Not all hallelujah. Rameshwar Khadka reports (oh blog post gone ..., originally from 2011; oh no, originally it is from 2010 and not from wordpress but on blogger!) on a visit by the Eco Himal team to Chilime. He notes:
'The Hot spring Management Committee is responsible for managing the hot spring in Tatopani. The committee charges rupees 10 for each Nepali and rupees 50 for each foreigners to take bath in the hot spring. TRPAP constructed two pools and taps to manage the hot water. The tap for natural spring water and public toilet were also constructed. However, they are not functioning well. The team made enquiry about the natural spring water tap. The local people replied that there is a dispute in using the water in the locality. Similarly the public toilet was very dirty and it was not functioning well as there was no water supply'.
Another picture from MTB Kathmandu


At the foot of the trek to Chilime lies a lesser known hot springs. Syabrubesi (Wikipedia contends it's Syafru-besi), one of the main towns in the area, has it's own hot spring, nearby the river. More scientific info has been published on this hot spring.

'Bathing in the hot springs - Syabrubesi'

The Syabrubesi tourist information adds awesome surroundings as a component of this hot spring as well as listing that the bi-carbonate sulfate spring waters are hotter than 40 degree centigrade.

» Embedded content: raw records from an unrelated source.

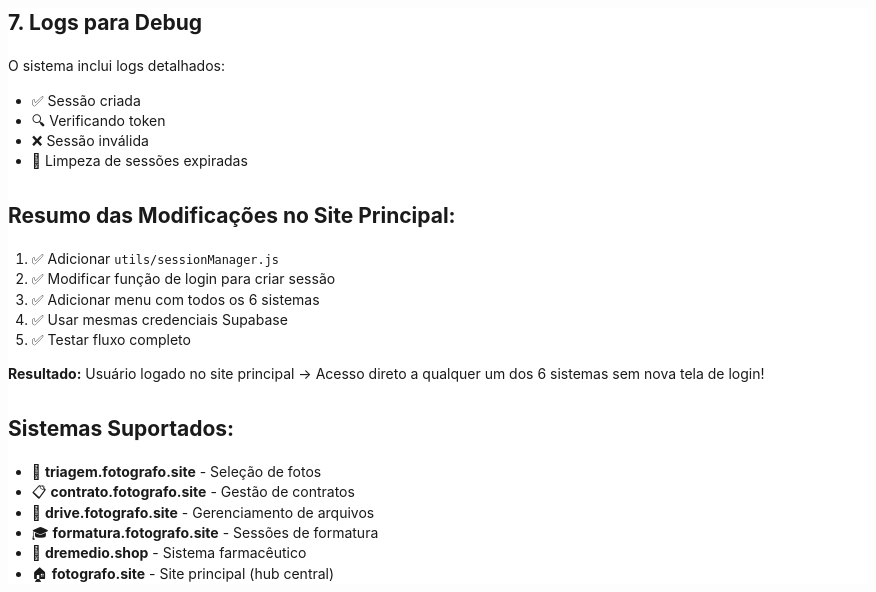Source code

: ## 7. Logs para Debug

O sistema inclui logs detalhados:
- ✅ Sessão criada
- 🔍 Verificando token
- ❌ Sessão inválida
- 🧹 Limpeza de sessões expiradas

## Resumo das Modificações no Site Principal:

1. ✅ Adicionar `utils/sessionManager.js`
2. ✅ Modificar função de login para criar sessão
3. ✅ Adicionar menu com todos os 6 sistemas
4. ✅ Usar mesmas credenciais Supabase
5. ✅ Testar fluxo completo

**Resultado:** Usuário logado no site principal → Acesso direto a qualquer um dos 6 sistemas sem nova tela de login!

## Sistemas Suportados:
- 📸 **triagem.fotografo.site** - Seleção de fotos
- 📋 **contrato.fotografo.site** - Gestão de contratos  
- 📁 **drive.fotografo.site** - Gerenciamento de arquivos
- 🎓 **formatura.fotografo.site** - Sessões de formatura
- 💊 **dremedio.shop** - Sistema farmacêutico
- 🏠 **fotografo.site** - Site principal (hub central)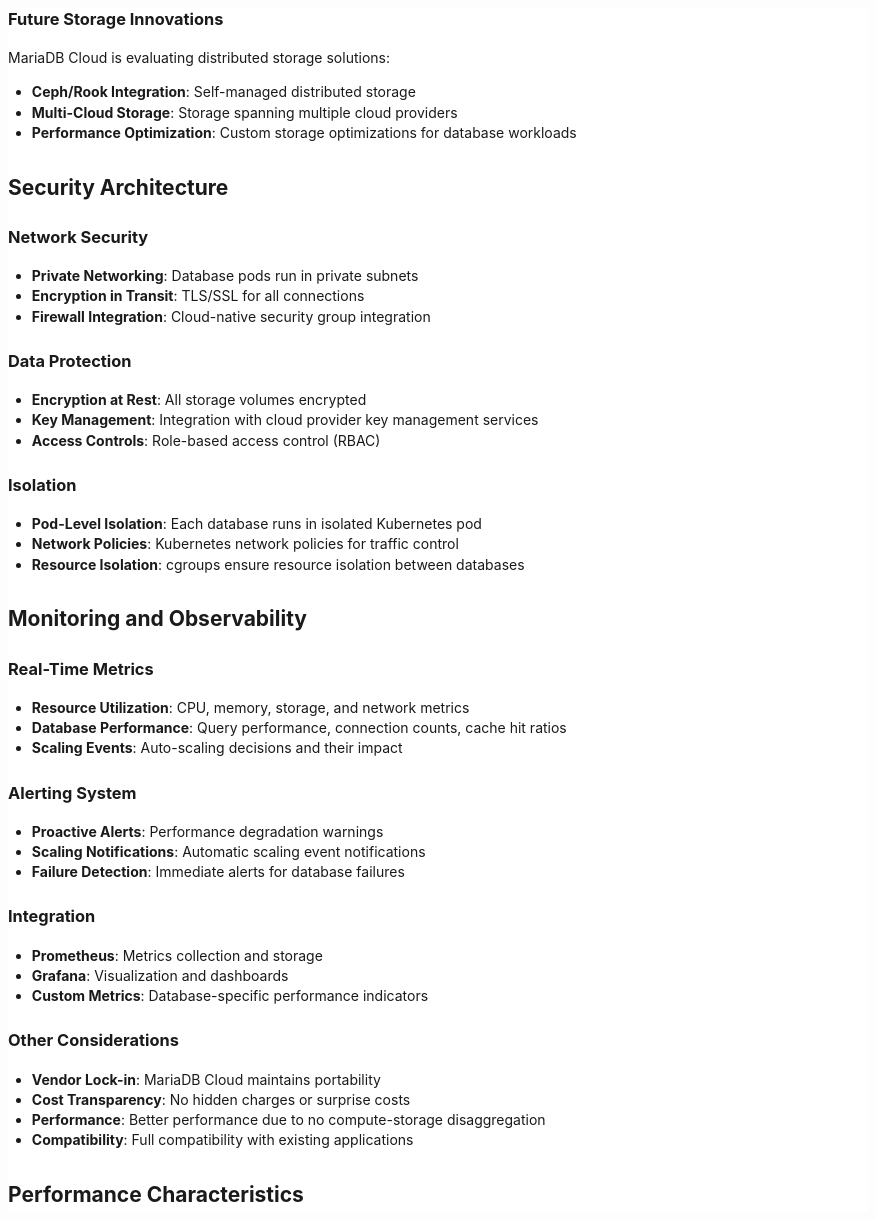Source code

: ### Future Storage Innovations
MariaDB Cloud is evaluating distributed storage solutions:
- **Ceph/Rook Integration**: Self-managed distributed storage
- **Multi-Cloud Storage**: Storage spanning multiple cloud providers
- **Performance Optimization**: Custom storage optimizations for database workloads

## Security Architecture

### Network Security
- **Private Networking**: Database pods run in private subnets
- **Encryption in Transit**: TLS/SSL for all connections
- **Firewall Integration**: Cloud-native security group integration

### Data Protection
- **Encryption at Rest**: All storage volumes encrypted
- **Key Management**: Integration with cloud provider key management services
- **Access Controls**: Role-based access control (RBAC)

### Isolation
- **Pod-Level Isolation**: Each database runs in isolated Kubernetes pod
- **Network Policies**: Kubernetes network policies for traffic control
- **Resource Isolation**: cgroups ensure resource isolation between databases

## Monitoring and Observability

### Real-Time Metrics
- **Resource Utilization**: CPU, memory, storage, and network metrics
- **Database Performance**: Query performance, connection counts, cache hit ratios
- **Scaling Events**: Auto-scaling decisions and their impact

### Alerting System
- **Proactive Alerts**: Performance degradation warnings
- **Scaling Notifications**: Automatic scaling event notifications
- **Failure Detection**: Immediate alerts for database failures

### Integration
- **Prometheus**: Metrics collection and storage
- **Grafana**: Visualization and dashboards
- **Custom Metrics**: Database-specific performance indicators

### Other Considerations
- **Vendor Lock-in**: MariaDB Cloud maintains portability
- **Cost Transparency**: No hidden charges or surprise costs
- **Performance**: Better performance due to no compute-storage disaggregation
- **Compatibility**: Full compatibility with existing applications

## Performance Characteristics
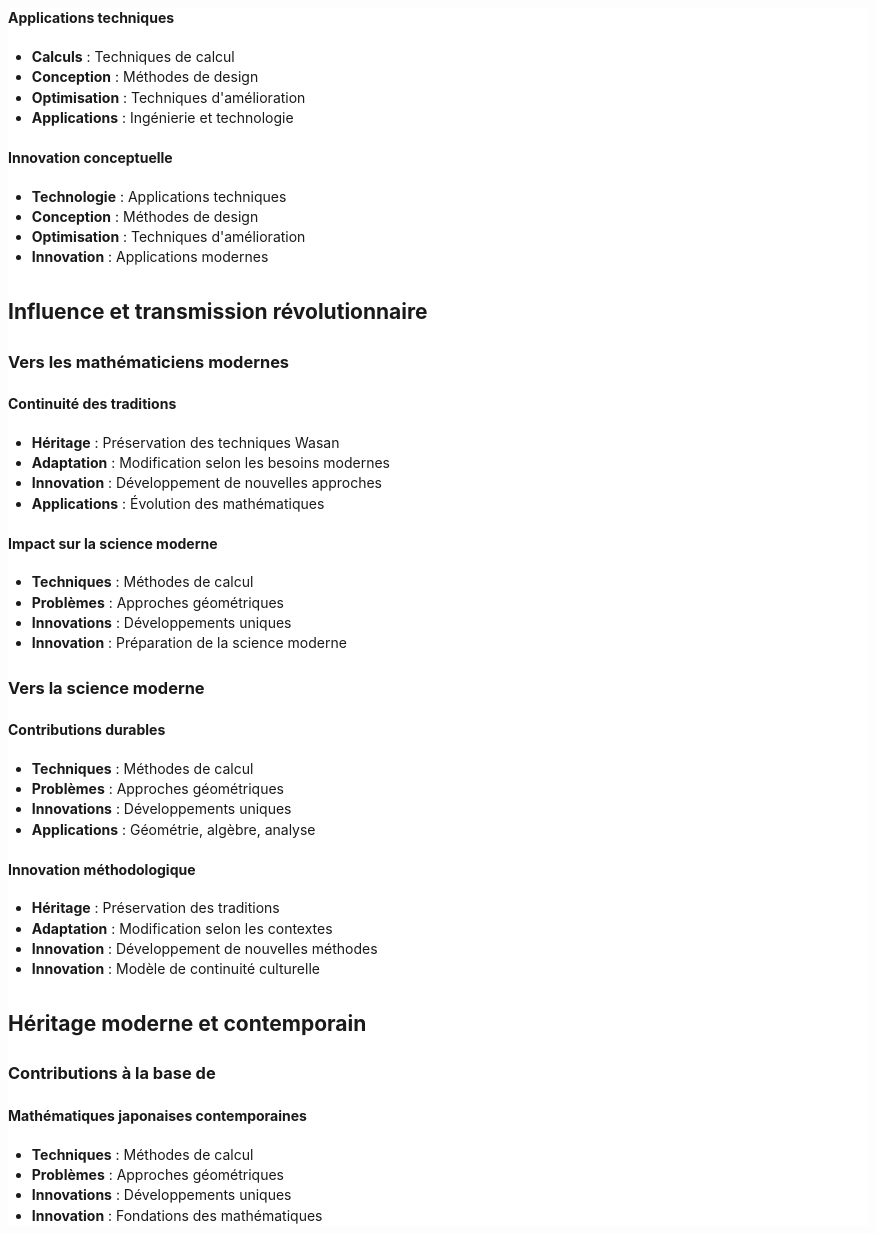 #### **Applications techniques**
- **Calculs** : Techniques de calcul
- **Conception** : Méthodes de design
- **Optimisation** : Techniques d'amélioration
- **Applications** : Ingénierie et technologie

#### **Innovation conceptuelle**
- **Technologie** : Applications techniques
- **Conception** : Méthodes de design
- **Optimisation** : Techniques d'amélioration
- **Innovation** : Applications modernes

## Influence et transmission révolutionnaire

### **Vers les mathématiciens modernes**

#### **Continuité des traditions**
- **Héritage** : Préservation des techniques Wasan
- **Adaptation** : Modification selon les besoins modernes
- **Innovation** : Développement de nouvelles approches
- **Applications** : Évolution des mathématiques

#### **Impact sur la science moderne**
- **Techniques** : Méthodes de calcul
- **Problèmes** : Approches géométriques
- **Innovations** : Développements uniques
- **Innovation** : Préparation de la science moderne

### **Vers la science moderne**

#### **Contributions durables**
- **Techniques** : Méthodes de calcul
- **Problèmes** : Approches géométriques
- **Innovations** : Développements uniques
- **Applications** : Géométrie, algèbre, analyse

#### **Innovation méthodologique**
- **Héritage** : Préservation des traditions
- **Adaptation** : Modification selon les contextes
- **Innovation** : Développement de nouvelles méthodes
- **Innovation** : Modèle de continuité culturelle

## Héritage moderne et contemporain

### **Contributions à la base de**

#### **Mathématiques japonaises contemporaines**
- **Techniques** : Méthodes de calcul
- **Problèmes** : Approches géométriques
- **Innovations** : Développements uniques
- **Innovation** : Fondations des mathématiques
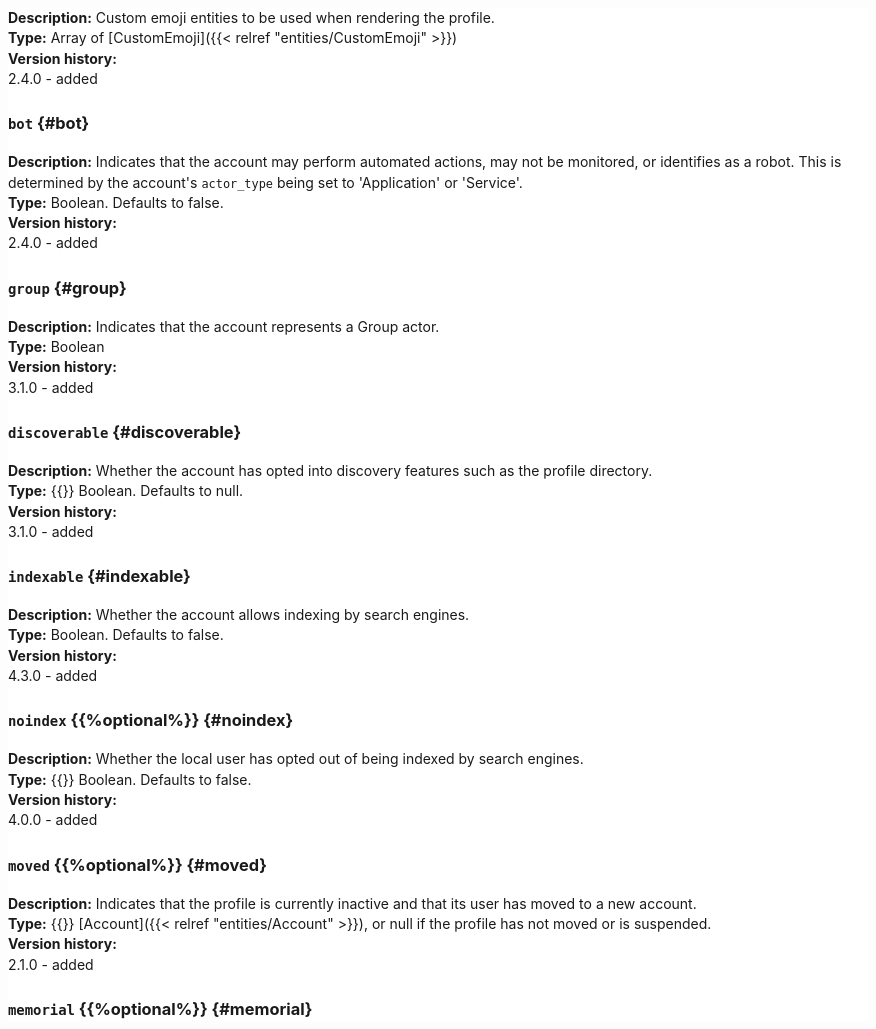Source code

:**Description:** Custom emoji entities to be used when rendering the profile.\
**Type:** Array of [CustomEmoji]({{< relref "entities/CustomEmoji" >}})\
**Version history:**\
2.4.0 - added

### `bot` {#bot}

**Description:** Indicates that the account may perform automated actions, may not be monitored, or identifies as a robot. This is determined by the account's `actor_type` being set to 'Application' or 'Service'.\
**Type:** Boolean. Defaults to false.\
**Version history:**\
2.4.0 - added

### `group` {#group}

**Description:** Indicates that the account represents a Group actor.\
**Type:** Boolean\
**Version history:**\
3.1.0 - added

### `discoverable` {#discoverable}

**Description:** Whether the account has opted into discovery features such as the profile directory.\
**Type:** {{<nullable>}} Boolean. Defaults to null.\
**Version history:**\
3.1.0 - added

### `indexable` {#indexable}

**Description:** Whether the account allows indexing by search engines.\
**Type:** Boolean. Defaults to false.\
**Version history:**\
4.3.0 - added

### `noindex` {{%optional%}} {#noindex}

**Description:** Whether the local user has opted out of being indexed by search engines.\
**Type:** {{<nullable>}} Boolean. Defaults to false.\
**Version history:**\
4.0.0 - added

### `moved` {{%optional%}} {#moved}

**Description:** Indicates that the profile is currently inactive and that its user has moved to a new account.\
**Type:** {{<nullable>}} [Account]({{< relref "entities/Account" >}}), or null if the profile has not moved or is suspended.\
**Version history:**\
2.1.0 - added

### `memorial` {{%optional%}} {#memorial}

Then in Langtang valley, near Landslide Lodge (slash hotel) is another hot spring, relatively unknown.
It's not so far from Syabrubesi, though the spring itself is apparently located on the other side of the Langtang river and as such unreachable to tourists. Sources describe this as
'... a small hot spring on the opposite river bank at 1810 meter'.
Into thin air does manage to find this hot spring and posts his photo (with low resolution):
'On the way down we discovered these Hot Springs -- Bliss !!!!! '
Then there is most probably a hot spring half a days walk north of Syabrubesi into the restricted area of Rasuwagadi. Unfortunately my only proof of this is a map with a Tatopani due north. Possibly it could well be the hot spring of Syabrubesi itself.